The next obstacle is the unknown long term side effects of COVID-19. The thinking here goes, "Well, we just don't know the long-term side effects of the virus, and we can't risk those unknowns moving forward."

Full disclosure -- I'm the dad of a 16-month old. The multi-immune system stories scared the fuck out of me.

Fortunately, and per the CDC, these terrible side effects are extremely rare and are mostly treatable.

To summarize, CDC observed just 186 cases in 26 states from March 15 to May 20. Four kids tragically died. Again, I'm a parent. I'd probably move to Mongolia and kill myself if my son died. 

But 186 cases in 26 states over the course of 2+ months -- and 184 of 188 kids surviving -- means that these side-effects are ***extremely*** rare and mostly treatable.

Moreover, there are also long-term lung issues to consider. Again, however, significant side effects are rarely observed in kids. Per the University of Maryland:

"Unfortunately, we do not know if there are any long-term effects on lung function for children after infection with COVID-19 because this is a new strain of virus. The good news is that children do seem to have milder symptoms than adults. Often coronavirus symptoms are the same as the common cold, which usually does not leave lasting damage to the lungs."

As a parent, the word "unknown" there is admittedly scary; but we absolutely have to balance these not-yet-observed "unknowns" with the *known* consequences of school closures.  Matt Yglesias, noted Vox writer and free speech enthusiast, eloquently explained them here:

1) Significant stress on parents trying to balance work/remote learning;
2) Kids academically falling behind;
3) Increased suicides, overdoses, and mental illness; and
4) Extremely negative consequences for the socioeconomically disadvantaged among us.

In summary, kids age 0-17 are extremely unlikely to die from COVID, be hospitalized with COVID, transmit COVID, or have side effects from COVID.  

The fact that kids are spared is perhaps the only silver lining from a virus that has thus far caused over 130,000 deaths.

While I concede that I am not an epidemiologist or virologist, in my humble opinion, the evidence suggests that we should use this silver lining to our advantage.  Our highest national priority should be reopening schools this fall -- as well as sports.
The significant benefits of school and extracurricular activities are voluminous and well documented.  Schools provide learning, structure, routine, socialization, and here in the US, reopening will allow parents to have a semblance of their normal personal and professional life back.

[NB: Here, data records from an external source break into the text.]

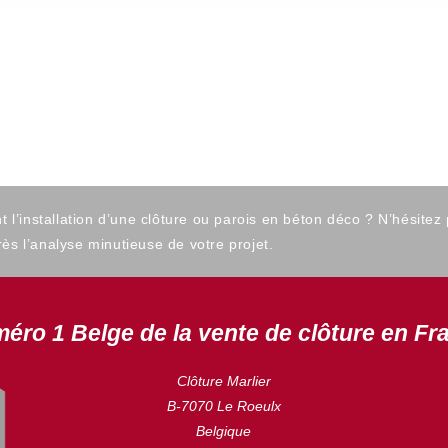
’installation d’une clôture ou parois en béton déco ? N’hésitez
ès l’analyse minutieuse de votre projet.
éro 1 Belge de la vente de clôture en Fr
Clôture Marlier
B-7070 Le Roeulx
Belgique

Sports (and other extracurriculars) are no different.  They provide physical health and teach teamwork, responsibility, and accountability.  Study after study also shows that kids in extracurricular sports have better grades than kids that do not.

None of this is to say we should open the floodgates. School districts absolutely should take the appropriate precautions in their jurisdiction and follow the CDC guidelines as best as they are practicably and financially able.  

Schools should also create individual plans for older teachers and coaches, as well as those that may be immuno-compromised, so that they are less susceptible to infection.  Schools can also give parents the choice as to whether they'd prefer remote learning or in-person learning, and kids, of course, can absolutely choose whether they want to play sports or not.

But broad school closures -- and sports cancellations -- cannot continue.  The known social, educational, economic, and mental health consequences are simply too dire to keep schools closed this fall.  

So open the schools. Let the kids play. The data does not suggest it, it compels it.